▸ **Brief**
Give the data again, word for word.

▸ **Records provided**
● ● ● ● ●

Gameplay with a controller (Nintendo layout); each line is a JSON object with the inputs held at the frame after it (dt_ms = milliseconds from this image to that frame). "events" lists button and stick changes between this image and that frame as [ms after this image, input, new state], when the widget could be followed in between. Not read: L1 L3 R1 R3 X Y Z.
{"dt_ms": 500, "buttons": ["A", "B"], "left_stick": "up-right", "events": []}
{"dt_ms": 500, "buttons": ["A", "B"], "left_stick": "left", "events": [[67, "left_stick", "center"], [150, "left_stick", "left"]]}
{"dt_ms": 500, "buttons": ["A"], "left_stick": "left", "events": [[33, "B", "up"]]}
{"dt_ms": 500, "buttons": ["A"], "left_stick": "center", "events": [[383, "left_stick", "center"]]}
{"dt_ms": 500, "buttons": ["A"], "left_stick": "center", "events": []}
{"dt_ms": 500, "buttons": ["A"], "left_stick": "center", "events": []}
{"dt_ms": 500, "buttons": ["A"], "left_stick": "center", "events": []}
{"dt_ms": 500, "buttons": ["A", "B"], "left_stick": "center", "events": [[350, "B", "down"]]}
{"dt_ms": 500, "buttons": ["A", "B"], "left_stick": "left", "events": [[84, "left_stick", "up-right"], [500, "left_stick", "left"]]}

● ● ● ● ●

▸ **Result below**
Gameplay with a controller (Nintendo layout); each line is a JSON object with the inputs held at the frame after it (dt_ms = milliseconds from this image to that frame). "events" lists button and stick changes between this image and that frame as [ms after this image, input, new state], when the widget could be followed in between. Not read: L1 L3 R1 R3 X Y Z.
{"dt_ms": 500, "buttons": ["A", "B"], "left_stick": "up-right", "events": []}
{"dt_ms": 500, "buttons": ["A", "B"], "left_stick": "left", "events": [[67, "left_stick", "center"], [150, "left_stick", "left"]]}
{"dt_ms": 500, "buttons": ["A"], "left_stick": "left", "events": [[33, "B", "up"]]}
{"dt_ms": 500, "buttons": ["A"], "left_stick": "center", "events": [[383, "left_stick", "center"]]}
{"dt_ms": 500, "buttons": ["A"], "left_stick": "center", "events": []}
{"dt_ms": 500, "buttons": ["A"], "left_stick": "center", "events": []}
{"dt_ms": 500, "buttons": ["A"], "left_stick": "center", "events": []}
{"dt_ms": 500, "buttons": ["A", "B"], "left_stick": "center", "events": [[350, "B", "down"]]}
{"dt_ms": 500, "buttons": ["A", "B"], "left_stick": "left", "events": [[84, "left_stick", "up-right"], [500, "left_stick", "left"]]}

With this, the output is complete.